Peroxisome proliferator activated receptor-gamma (PPAR-gamma) is abundantly expressed in atherosclerotic lesions and is implicated in atherogenesis. The existence of three splice variants, PPAR-gamma 1, PPAR-gamma 2, and PPAR-gamma 3 has been established. Using monocyte-derived macrophages from cynomolgus monkeys, we demonstrate here the identification of two new PPAR-gamma exons, exon C and exon D, which splice together with already established exons A1, A2, and B in the 5(') terminal region to generate four novel PPAR-gamma subtypes, PPAR-gamma 4, -gamma 5, -gamma 6, and -gamma 7. PPAR-gamma 4 and gamma 5 were detected only in macrophages whereas gamma 6 and gamma 7 were expressed both in macrophages and adipose tissues.

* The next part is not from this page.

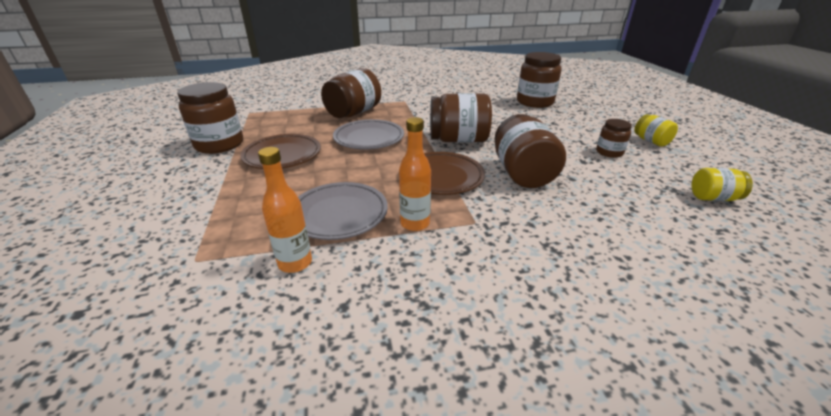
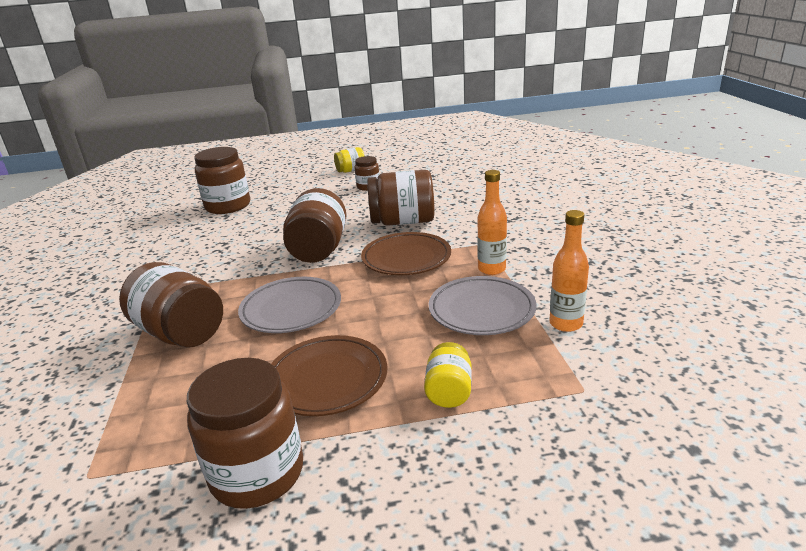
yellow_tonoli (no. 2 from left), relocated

None of these novel isoforms were detected in muscle, kidney, and spleen from monkeys. We found sequences identical to exons C and D in the human genome database. These and all PPAR-gamma exons known to date are encoded by a single gene, located from region 10498 K to 10384 K on human chromosome 3. We cloned and expressed PPAR-gamma 1, PPAR-gamma 4, and PPAR-gamma 5 proteins in yeast using the expression vector pPICZB. As expected, all recombinant proteins showed a molecular weight of approximately 50 kDa. We also investigated the effect of a high-fat diet on the level of macrophage PPAR-gamma expression in monkeys. RT-PCR showed a significant increase in total PPAR-gamma and ABCA1 mRNA levels in macrophages of fat-fed monkeys (n=7) compared to those maintained on a normal diet (n=2). However, none of the novel isoforms seemed to be induced by fat-feeding. We used tetracycline-responsive expression vectors to obtain moderate expression of PPAR-gamma 4 and -gamma 5 in CHO cells. In these cells, expression of PPAR-gamma 5 but not -gamma 4 repressed the expression of ABCA1. Neither isoform modulated the expression of lipoprotein lipase. Our results suggest that individual PPAR-gamma isoforms may be responsible for unique tissue-specific biological effects and that PPAR-gamma 4 and -gamma 5 may modulate macrophage function and atherogenesis.